■ TASK A ■
Quote the entries from the line containing "pose: elev=80.5 azim=5.1 roll=329.8 dist=1.33" down to the end of the entries, both ends included, leaving out the pictures.

Mr Farage, who is currently Reform UK’s honorary president, stood down as party leader in 2021, when he was replaced by Mr Tice.

There has been speculation Mr Farage, who founded Reform, could make a political comeback to challenge the Tories over issues including legal and illegal migration.

Mr Tice claimed the Conservatives were “terrified” of the threat his party poses at the ballot box and that they needed a wake up call because a Labour win – which he branded “Starmergeddon” – would be a “disaster” for Britain economically.

He insisted his party would not do any “deals” with the Tories and would instead stand in every seat, with the party having already approved 500 candidates that will be unveiled at a rally next month.

Asked by Sky News how he would feel if Labour won a majority because Reform had split the Conservative vote, Mr Tice said: “I would feel pleased that I’ve helped punish the utter failure of the Conservative Party who have broken Britain.

“They must be punished. They must be ousted. You cannot reward failure with more incumbency.”

Pressed on whether he would contemplate doing a deal with the Conservatives after the election if not before, the Reform leader replied: “Let’s see what happens. I’m focusing on before the election, not after.”

What will a good result look like for Reform UK at the general election?

“Winning it”, said the party’s leader Richard Tice. Of course, it’s not going to happen but others in the room said they would be happy with a handful of seats.

However, if current polling is anything to go by, its main contribution will be to split the Conservative vote. That could pave the way for a Labour majority.

For Reform UK, Labour and the Conservatives are “two sides of the same coin”.

Data records:
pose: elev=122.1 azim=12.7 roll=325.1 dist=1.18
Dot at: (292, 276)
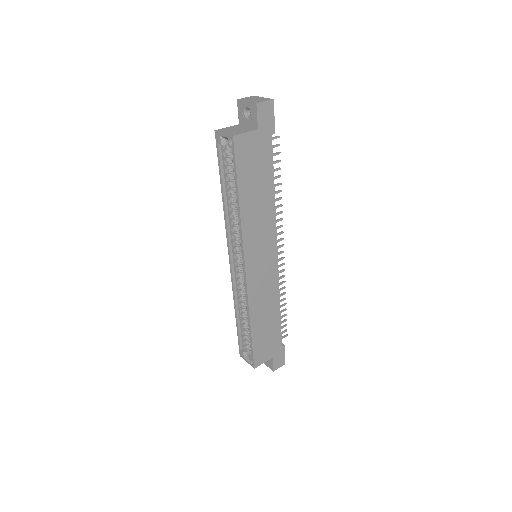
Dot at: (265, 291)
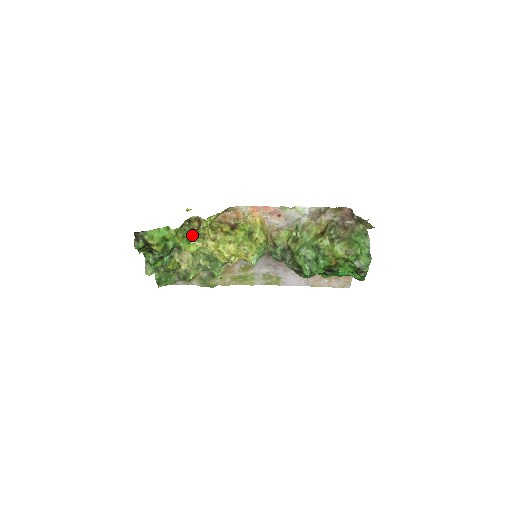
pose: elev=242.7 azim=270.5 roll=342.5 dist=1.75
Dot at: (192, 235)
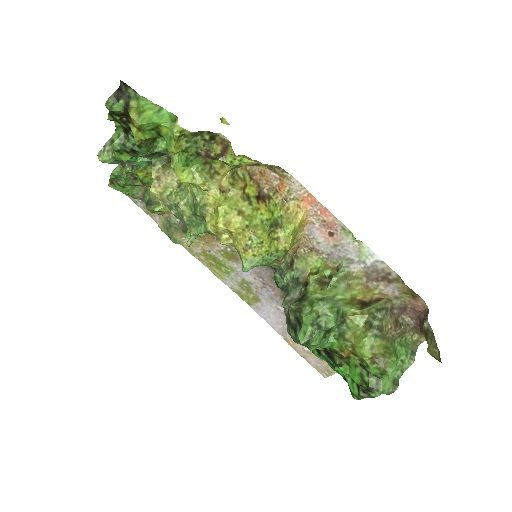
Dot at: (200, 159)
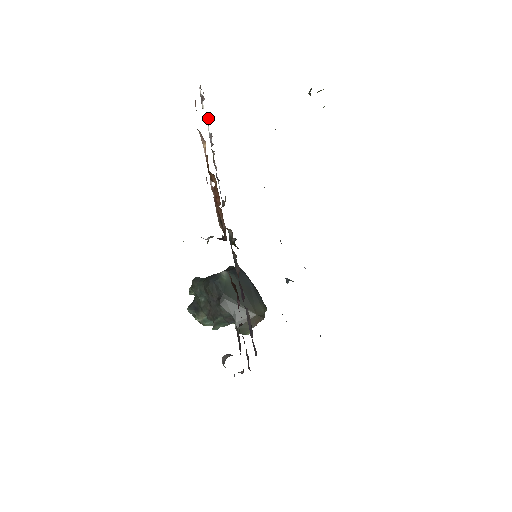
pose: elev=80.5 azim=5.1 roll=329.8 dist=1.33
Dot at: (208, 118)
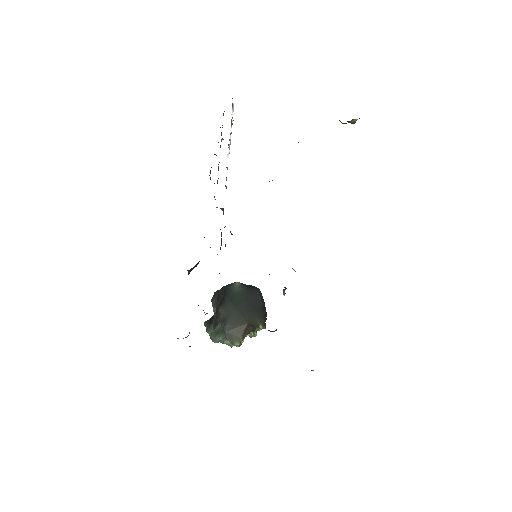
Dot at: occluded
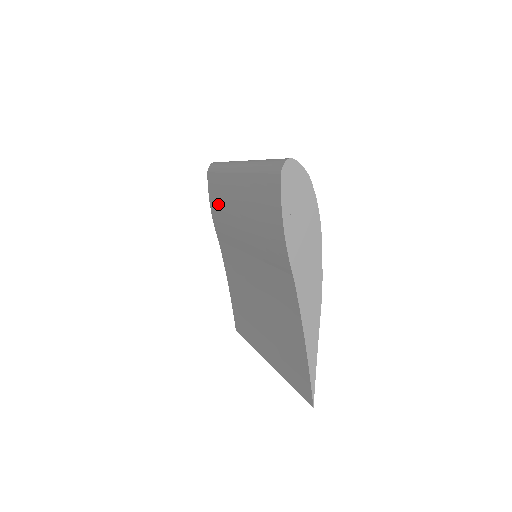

■ TASK B ■
Print the passage about Reform UK and Richard Tice word for word.

■ TASK OUTPUT A ■
pose: elev=80.5 azim=5.1 roll=329.8 dist=1.33
Dot at: (208, 118)
Dot at: occluded

■ TASK OUTPUT B ■
Mr Farage, who is currently Reform UK’s honorary president, stood down as party leader in 2021, when he was replaced by Mr Tice.

There has been speculation Mr Farage, who founded Reform, could make a political comeback to challenge the Tories over issues including legal and illegal migration.

Mr Tice claimed the Conservatives were “terrified” of the threat his party poses at the ballot box and that they needed a wake up call because a Labour win – which he branded “Starmergeddon” – would be a “disaster” for Britain economically.

He insisted his party would not do any “deals” with the Tories and would instead stand in every seat, with the party having already approved 500 candidates that will be unveiled at a rally next month.

Asked by Sky News how he would feel if Labour won a majority because Reform had split the Conservative vote, Mr Tice said: “I would feel pleased that I’ve helped punish the utter failure of the Conservative Party who have broken Britain.

“They must be punished. They must be ousted. You cannot reward failure with more incumbency.”

Pressed on whether he would contemplate doing a deal with the Conservatives after the election if not before, the Reform leader replied: “Let’s see what happens. I’m focusing on before the election, not after.”

What will a good result look like for Reform UK at the general election?

“Winning it”, said the party’s leader Richard Tice. Of course, it’s not going to happen but others in the room said they would be happy with a handful of seats.

However, if current polling is anything to go by, its main contribution will be to split the Conservative vote. That could pave the way for a Labour majority.

For Reform UK, Labour and the Conservatives are “two sides of the same coin”.